--- STORED DATA Enclosed Below ---

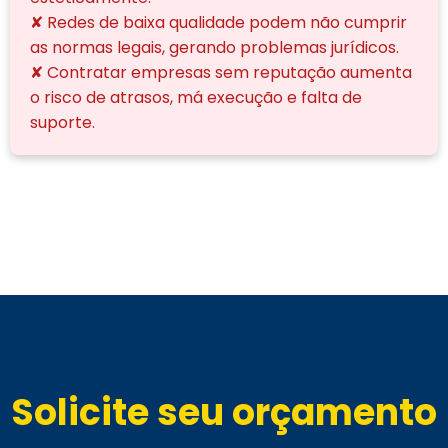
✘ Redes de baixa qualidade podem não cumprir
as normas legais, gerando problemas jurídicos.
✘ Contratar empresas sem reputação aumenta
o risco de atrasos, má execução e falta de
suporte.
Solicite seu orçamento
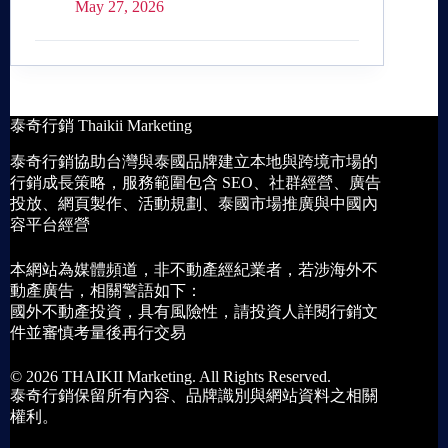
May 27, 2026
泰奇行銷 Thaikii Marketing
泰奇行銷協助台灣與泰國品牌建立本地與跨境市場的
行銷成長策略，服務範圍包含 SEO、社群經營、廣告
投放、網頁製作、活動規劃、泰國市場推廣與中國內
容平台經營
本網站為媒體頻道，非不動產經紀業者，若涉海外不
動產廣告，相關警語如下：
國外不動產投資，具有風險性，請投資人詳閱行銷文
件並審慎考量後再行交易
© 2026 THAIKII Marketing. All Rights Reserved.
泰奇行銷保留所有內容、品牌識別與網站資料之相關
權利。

--- End of Enclosed STORED DATA ---

THE PROBLEM: Rewrite the lines above with "Solicite seu orçamento" changed to "Peça seu orçamento" and everything else kept the same, leaving out the pictures.

ANSWER AREA:
✘ Redes de baixa qualidade podem não cumprir
as normas legais, gerando problemas jurídicos.
✘ Contratar empresas sem reputação aumenta
o risco de atrasos, má execução e falta de
suporte.
Peça seu orçamento
May 27, 2026
泰奇行銷 Thaikii Marketing
泰奇行銷協助台灣與泰國品牌建立本地與跨境市場的
行銷成長策略，服務範圍包含 SEO、社群經營、廣告
投放、網頁製作、活動規劃、泰國市場推廣與中國內
容平台經營
本網站為媒體頻道，非不動產經紀業者，若涉海外不
動產廣告，相關警語如下：
國外不動產投資，具有風險性，請投資人詳閱行銷文
件並審慎考量後再行交易
© 2026 THAIKII Marketing. All Rights Reserved.
泰奇行銷保留所有內容、品牌識別與網站資料之相關
權利。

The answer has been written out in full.